U.N. Ambassador Zalmay Khalilzad says that his boss George W. Bush is not just the worst president America has ever had, but the worst president he can conceive of. He is truly far gone into shrill unholy madness.

We turn the mike over to Roger Cohen:

The MacArthur Lunch - New York Times: Zalmay Khalilzad... has fared better than most of the Bush brigade. As a Beirut-educated, Farsi-speaking Sunni Muslim, he actually has a clue about the Islamic world.... In his shepherding of Hamid Karzai to power in Kabul, his forging of Sunni cooperation now bearing fruit in Iraq’s Anbar Province, and in his recent prodding of the U.N. to a fuller Iraqi role....

I was intrigued to find Zal looking back in anguish. President Bush now alludes to “the mistakes that have been made,” but is unspecific. There’s such an array, everyone has a favorite: a nonexistent casus belli, skimpy troop levels, the end of the Iraqi army, aberrant planning.

Khalilzad’s anguish centers on May 6, 2003. That’s the day he expected Bush to announce his return to Iraq to convene a grand assembly — something like an Afghan loya jirga — that would fast-forward a provisional Iraqi government. Instead, the appointment of L. Paul Bremer III to head a Coalition Provisional Authority was announced. Khalilzad, incredulous, went elsewhere. In the place of an Afghan-American Muslim on a mission to empower Iraqis, we got the former ambassador to the Netherlands for a one-year proconsul gig. “We had cleared both announcements, with Bremer to run things and me to convene the loya jirga, both as presidential envoys,” Khalilzad told me. “We were just playing with a few final words. Then the game plan suddenly changed: we would run the country ourselves.... Powell and Condi were incredulous. Powell called me and asked: ‘What happened?’ And I said, ‘You’re secretary of state and you’re asking me what happened!’ ”

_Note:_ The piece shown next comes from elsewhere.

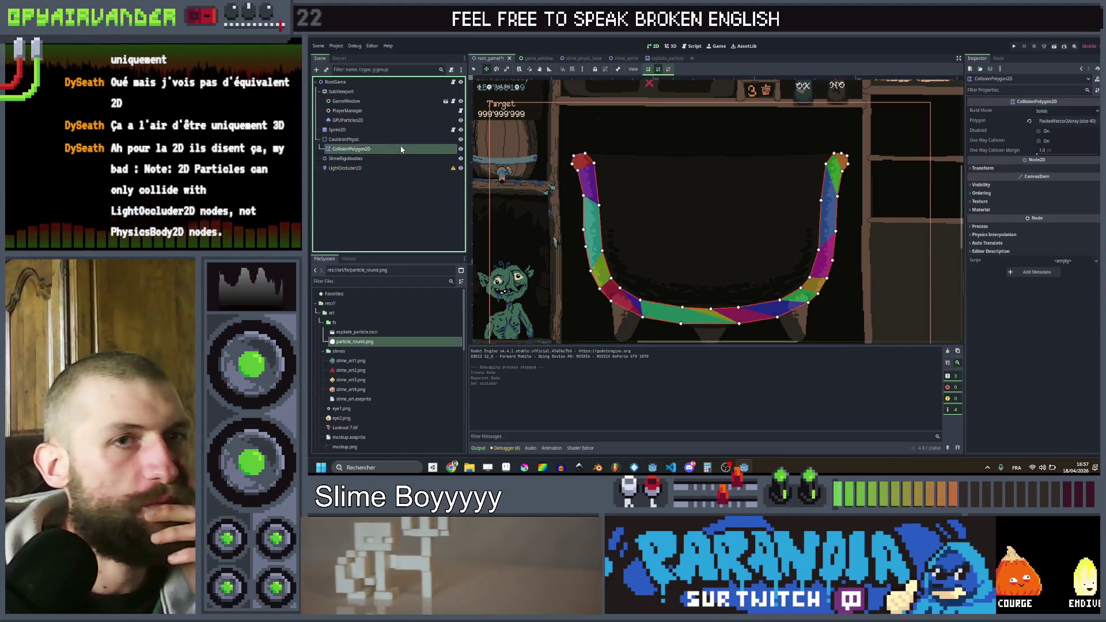
left_click(1064, 122)
right_click(986, 121)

Powell confirmed his astonishment. “The plan was for Zal to go back,” he said. “He was the one guy who knew this place better than anyone. I thought this was part of the deal with Bremer. But with no discussion, no debate, things changed. I was stunned.”

The volte-face came at a Bush- Bremer lunch that day where Bremer made a unity of command argument to the Decider. “I put it very directly to the president: you can’t have two presidential envoys running around Iraq,” Bremer told me....

Khalilzad[:]... "We could have had an interim Iraqi government. I argued, based on Afghanistan, that with forces, diplomacy and money, nothing can happen anyway without your support.”

Powell agrees. “Everything was Bremer, the suit, the boots, the whole nine yards.” It was a mistake not to move “more rapidly to putting an Iraqi face on it.”

Khalilzad and Powell are right.... This was the sledgehammer approach. And chosen over lunch. “Unfortunately, yes, the way that decision was taken was typical,” Powell said. “Done! No full deliberations. And you suddenly discover, gee, maybe that wasn’t so great, we should have thought about it a little longer”...

Impeach George W. Bush. Impeach Richard Cheney. Do it now.